Thinking of the Beach Boys as "America's premier surfing band" is like condemning The Beatles to an eternity of collarless suits and endless loops of "Please Please Me". The Fab Four's Californian competition may have ground out an apprenticeship (not to mention a 70s revival) with songs about surf boards and hot rods, but for about ten years - approximately 1965 to 1975 - this dysfunctional family band made some of the most light-years-ahead revolutionary pop music we're ever likely to hear.
Or not, as was the case with "Smile": Brian Wilson's sonic answer to "Revolver", follow-up to "Pet Sounds" and, in his own words, "teenage symphony to God". With "Good Vibrations" clearing the path, it was to be the album that vaulted the Beach Boys from the land of the square to the hallowed land of the hip.
That Wilson never finished it meant the band would never make that leap. At Monterrey - a festival the Beach Boys were initially due to headline - Jimi Hendrix would set fire to his guitar and utter the immortal pay-off line: "You'll never hear surf music again." Instead of consolidating a groovy new American audience, the Beach Boys were condemned to perpetual squareness.
It's around this background that the myth of "Smile" - the record that could have been a heavyweight contender - was written.

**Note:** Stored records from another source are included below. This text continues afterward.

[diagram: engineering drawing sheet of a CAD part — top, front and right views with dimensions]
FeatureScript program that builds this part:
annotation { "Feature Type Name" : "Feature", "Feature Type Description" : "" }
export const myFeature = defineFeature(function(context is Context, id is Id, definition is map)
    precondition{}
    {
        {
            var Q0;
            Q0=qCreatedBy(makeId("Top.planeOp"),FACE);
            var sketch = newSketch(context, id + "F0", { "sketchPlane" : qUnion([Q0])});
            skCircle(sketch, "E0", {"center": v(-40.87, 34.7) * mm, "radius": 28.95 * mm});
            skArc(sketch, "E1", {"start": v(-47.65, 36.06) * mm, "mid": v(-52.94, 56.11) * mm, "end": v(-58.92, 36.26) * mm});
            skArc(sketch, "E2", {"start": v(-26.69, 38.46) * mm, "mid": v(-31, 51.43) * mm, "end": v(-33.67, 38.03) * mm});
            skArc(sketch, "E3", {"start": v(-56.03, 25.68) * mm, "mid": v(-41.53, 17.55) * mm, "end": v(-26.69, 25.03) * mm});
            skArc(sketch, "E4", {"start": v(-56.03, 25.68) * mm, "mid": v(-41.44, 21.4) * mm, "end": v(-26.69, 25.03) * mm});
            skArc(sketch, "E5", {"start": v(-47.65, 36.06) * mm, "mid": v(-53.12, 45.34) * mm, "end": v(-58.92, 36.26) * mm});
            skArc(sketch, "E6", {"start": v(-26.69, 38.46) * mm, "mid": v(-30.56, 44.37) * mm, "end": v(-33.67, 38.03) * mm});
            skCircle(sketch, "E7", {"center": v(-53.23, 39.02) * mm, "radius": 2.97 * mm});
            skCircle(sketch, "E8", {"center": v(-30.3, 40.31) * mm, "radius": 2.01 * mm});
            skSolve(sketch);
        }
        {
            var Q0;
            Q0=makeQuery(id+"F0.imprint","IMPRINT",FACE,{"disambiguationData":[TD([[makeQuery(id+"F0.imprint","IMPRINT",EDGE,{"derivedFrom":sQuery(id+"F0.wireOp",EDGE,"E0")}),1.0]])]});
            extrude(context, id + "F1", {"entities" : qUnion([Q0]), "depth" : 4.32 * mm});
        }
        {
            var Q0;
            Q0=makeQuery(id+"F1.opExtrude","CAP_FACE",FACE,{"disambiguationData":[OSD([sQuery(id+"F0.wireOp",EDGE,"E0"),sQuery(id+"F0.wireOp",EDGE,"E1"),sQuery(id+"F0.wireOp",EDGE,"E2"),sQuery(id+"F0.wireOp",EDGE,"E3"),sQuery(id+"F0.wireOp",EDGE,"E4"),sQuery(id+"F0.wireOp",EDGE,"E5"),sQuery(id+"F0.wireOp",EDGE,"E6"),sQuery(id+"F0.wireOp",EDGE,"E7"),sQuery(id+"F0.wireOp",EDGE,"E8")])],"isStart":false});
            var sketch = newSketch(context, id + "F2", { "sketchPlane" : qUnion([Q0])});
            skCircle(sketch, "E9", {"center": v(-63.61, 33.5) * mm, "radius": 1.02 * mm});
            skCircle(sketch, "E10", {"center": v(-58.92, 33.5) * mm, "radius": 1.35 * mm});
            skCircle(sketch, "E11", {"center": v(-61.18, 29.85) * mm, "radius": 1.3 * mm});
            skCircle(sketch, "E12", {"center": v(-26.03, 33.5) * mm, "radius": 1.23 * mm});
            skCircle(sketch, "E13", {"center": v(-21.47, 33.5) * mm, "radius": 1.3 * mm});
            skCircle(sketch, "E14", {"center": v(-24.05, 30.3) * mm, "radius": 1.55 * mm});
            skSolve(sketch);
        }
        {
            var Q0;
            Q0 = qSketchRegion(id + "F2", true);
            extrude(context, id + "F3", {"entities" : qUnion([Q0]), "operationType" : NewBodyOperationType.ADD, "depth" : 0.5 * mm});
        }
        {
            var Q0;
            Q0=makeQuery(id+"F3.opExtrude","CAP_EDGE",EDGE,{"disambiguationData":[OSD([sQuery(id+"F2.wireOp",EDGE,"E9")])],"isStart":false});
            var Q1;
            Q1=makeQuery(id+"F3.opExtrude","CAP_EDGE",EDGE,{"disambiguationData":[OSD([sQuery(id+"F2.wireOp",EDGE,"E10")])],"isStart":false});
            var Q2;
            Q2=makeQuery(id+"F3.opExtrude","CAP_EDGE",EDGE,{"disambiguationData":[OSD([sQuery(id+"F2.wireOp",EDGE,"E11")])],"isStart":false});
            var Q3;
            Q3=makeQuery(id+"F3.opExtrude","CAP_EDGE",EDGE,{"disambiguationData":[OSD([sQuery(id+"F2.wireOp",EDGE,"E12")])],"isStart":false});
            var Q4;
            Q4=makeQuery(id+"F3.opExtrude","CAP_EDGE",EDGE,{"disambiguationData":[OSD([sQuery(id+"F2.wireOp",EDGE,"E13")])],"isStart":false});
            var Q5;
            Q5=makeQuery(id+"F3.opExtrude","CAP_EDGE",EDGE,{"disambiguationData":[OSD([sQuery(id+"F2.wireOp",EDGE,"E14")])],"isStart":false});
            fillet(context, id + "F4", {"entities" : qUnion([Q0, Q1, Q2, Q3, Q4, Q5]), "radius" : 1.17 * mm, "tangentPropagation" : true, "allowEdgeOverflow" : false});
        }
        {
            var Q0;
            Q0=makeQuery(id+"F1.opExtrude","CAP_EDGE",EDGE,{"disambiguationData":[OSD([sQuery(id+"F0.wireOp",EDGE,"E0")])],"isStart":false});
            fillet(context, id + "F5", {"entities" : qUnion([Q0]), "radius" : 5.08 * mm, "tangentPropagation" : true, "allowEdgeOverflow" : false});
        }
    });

In truth, there's actually very little on this official version we haven't already heard, albeit with more Wilsons and no Wondermints. The singles "Good Vibrations" and "Heroes & Villains", obviously, but the other major highpoints - "Cabinessence", "Our Prayer", "Surf's Up" - all ended up on Beach Boys albums up until 1971. Seemingly limitless bootlegs followed, while a 1993 box set leaked about half-an-hours worth of sessions from the vaults.
So, it's not the contents that should probably amaze us, nor even the fact that Brian Wilson has chosen to re-record "Smile" after 37 years (that decision was probably prompted by his "musical secretary" Darian Sahanaja), but rather that the damn thing actually fits together.
For Wilson, surrounded by fragments of his masterwork, that was always the issue. Asking the 62-year old genius to catch a certain moment in time - however talented his backing band - was always an impossibility, but the fact his greatest project has finally found coherency is a real achievement.
And that that coherency is also utterly incoherent is probably the point, for "Smile" is like a hallucinogenic Disney ride through America's history - from the arrival of the Mayflower to the Age of Aquarius. Combining show tunes, folk, psychedelia, harmony and humour it's brilliant and almost beyond criticism.
Whether it would've changed the world is more debatable. It probably wouldn't. But it should've cemented Brian Wilson's reputation in the wider public consciousness - a place where he's still vastly underrated. (How many front covers does he get in, say, Uncut, compared to Lennon and McCartney?) If this new "Smile" achieves that, then it's undoubtedly been a good thing.
So, let's celebrate a wonderful achievement, both 37 years ago and now. This is a brilliant record, just as it's always been. And, while the spotlight's still shining, let's get Dennis Wilson's "Pacific Ocean Blue" out there. If there's still one truly 'lost' Beach Boys album, then that's it.